National Poetry Competition 1994

Judges

  • Fleur Adcock
  • Jackie Kay
  • Lemn Siisay
  • Susan Roberts (Chair)

Winning Poem 

David Hart
The Silkies

Someone last Autumn put the evil eye on Mrs Kendrick

for hanging bright crimson knickers on the line

in sight of where the boats come in,

 

and as the word got around the island

still the knickers flew there,

and they flew through last week's luminous storms

and through the lovely day we had on Sunday

when Jock proposed to me. Nobody of us

 

has spoken to Mrs Kendrick all these winter days. My dream

last night told me everyone has been cleared out

and that in the stolen land Mrs Kendrick alone remains,

she is hiding in a cave

below the water line

diving and gliding and eating blenny and shanny with the seals

and whispering to them at the hurt reach of her voice,

It's all you've got

wear the sea close, then she bleeds

all the way home; she is wearing a room

where the plaster flaps off the walls

revealing pictures of the hosts of hell,

dead pelicans queue on the roof,

cupboards sag full of uneaten  meals.

windows have layers of faces into their dew.

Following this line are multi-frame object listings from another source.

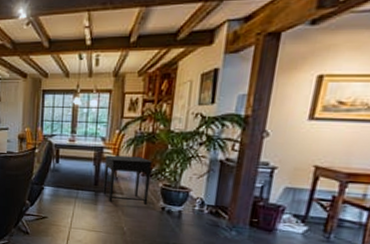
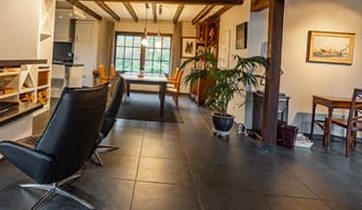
side table: present [103,155,152,205] -> none [167,89,205,131]

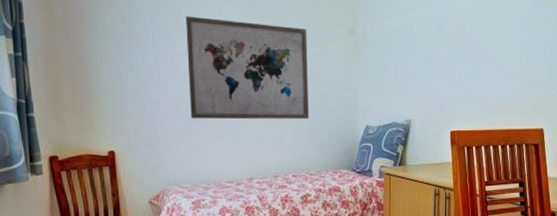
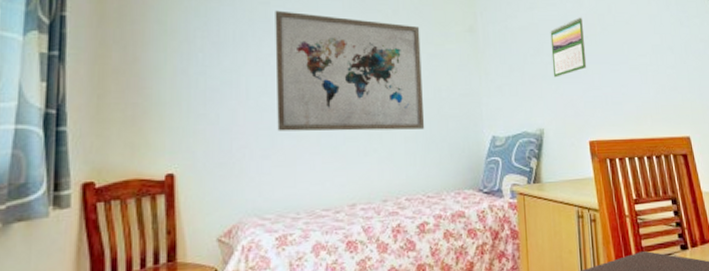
calendar: none [423,18,455,75] -> present [550,17,587,78]

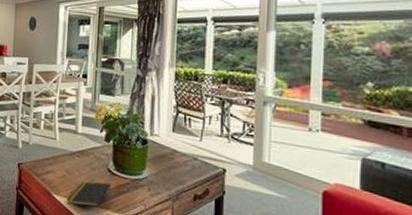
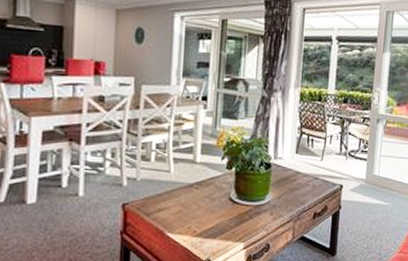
notepad: present [67,181,111,207] -> none [183,212,232,242]

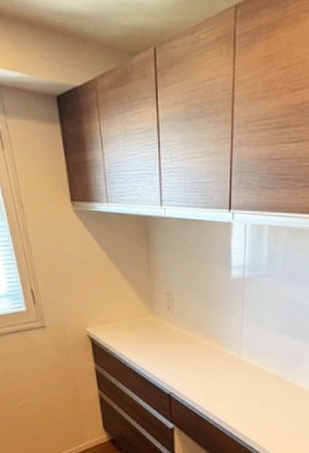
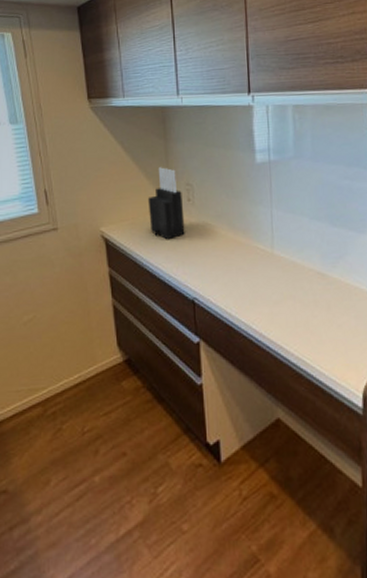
knife block: none [130,276,164,343] -> present [147,167,185,240]

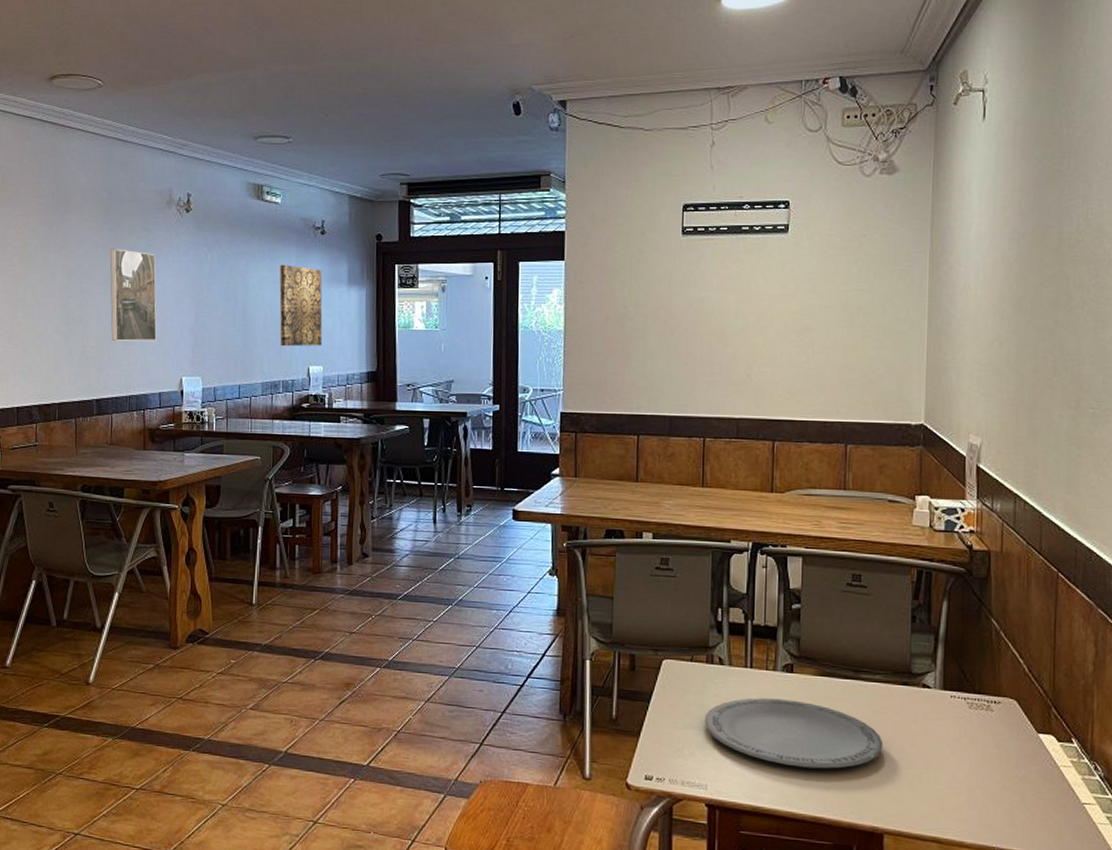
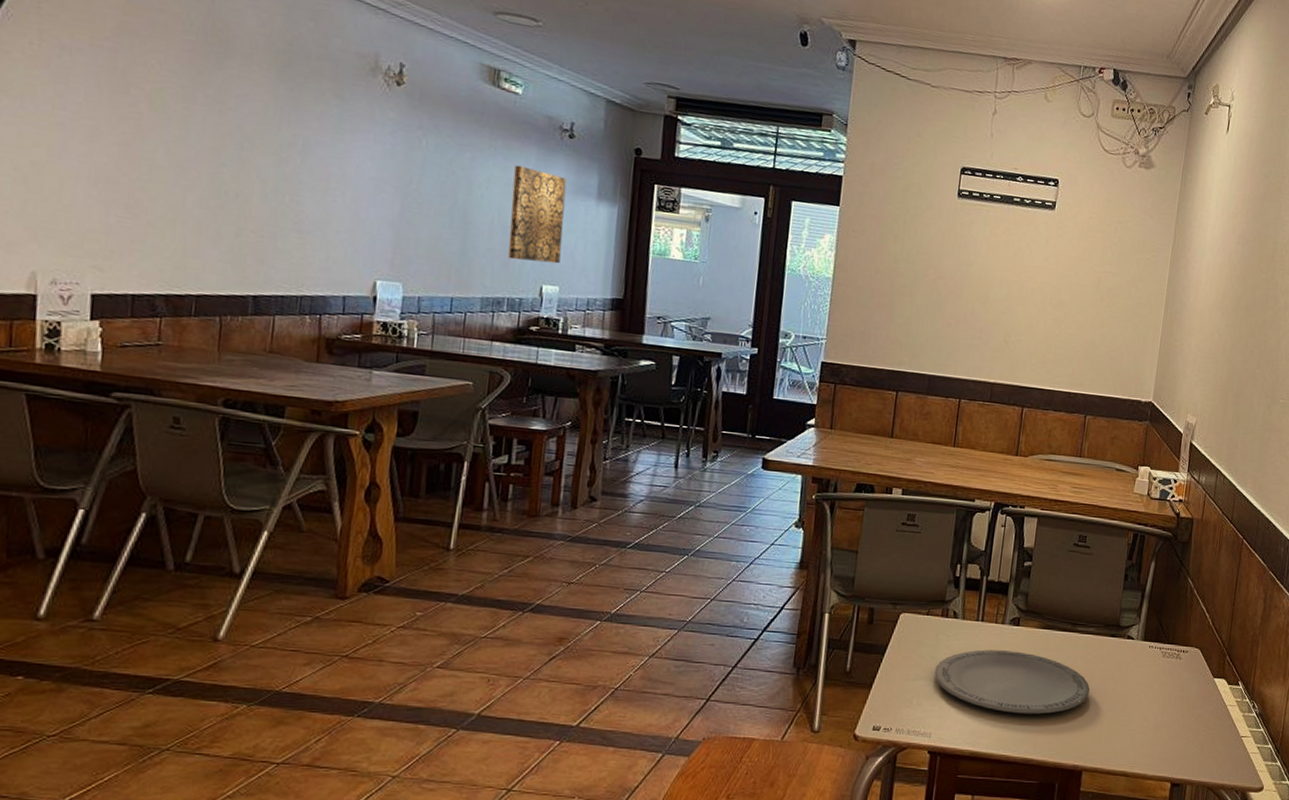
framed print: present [109,249,157,342] -> none [280,113,351,234]

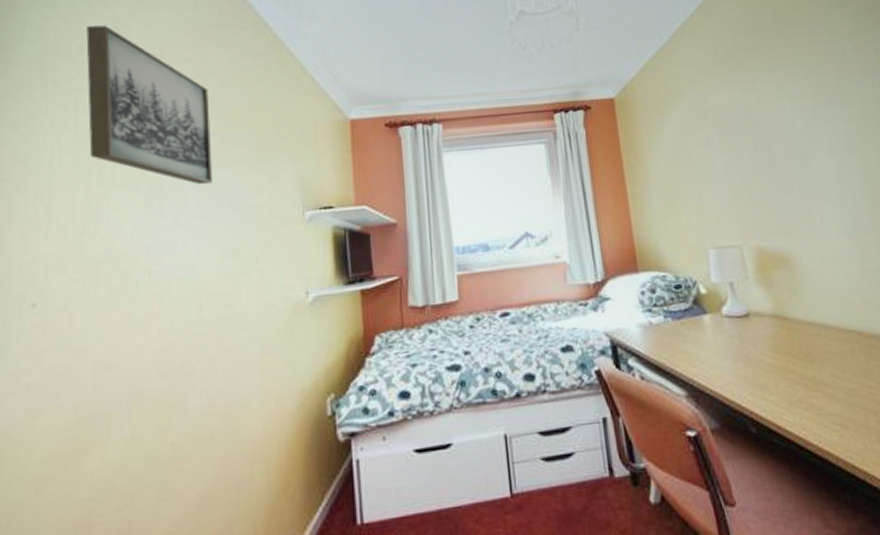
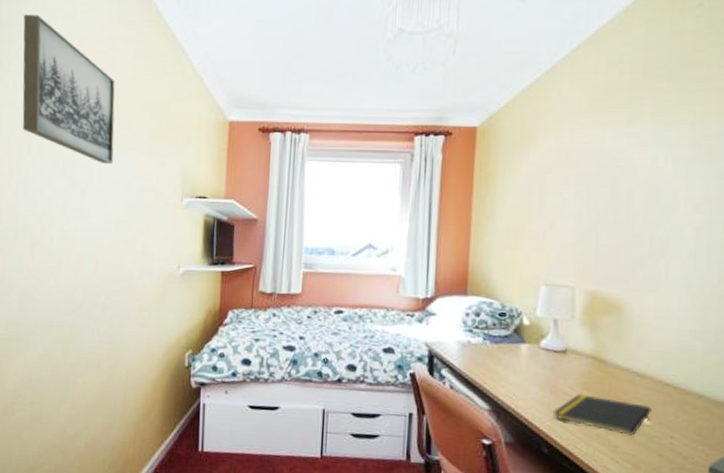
notepad: none [750,356,845,394] -> present [552,394,652,436]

yet the wrath of roses on the door

drips loveliness. Boats fill the harbour,

 

it' s the time of year, Mrs Kendrick makes red hot jam

for any captain away from home that wants it

on his night toast. I kiss Jock

 

on his rough lips in the shadows.

 

Winner's Photograph
 

Carol Ann Duffy


Winner's Comment 

"Winning was a big thing and a little thing: it meant I'd made one good poem, anyway, at least for those judges, then winning was a few words in my biographical note while I went on living and writing."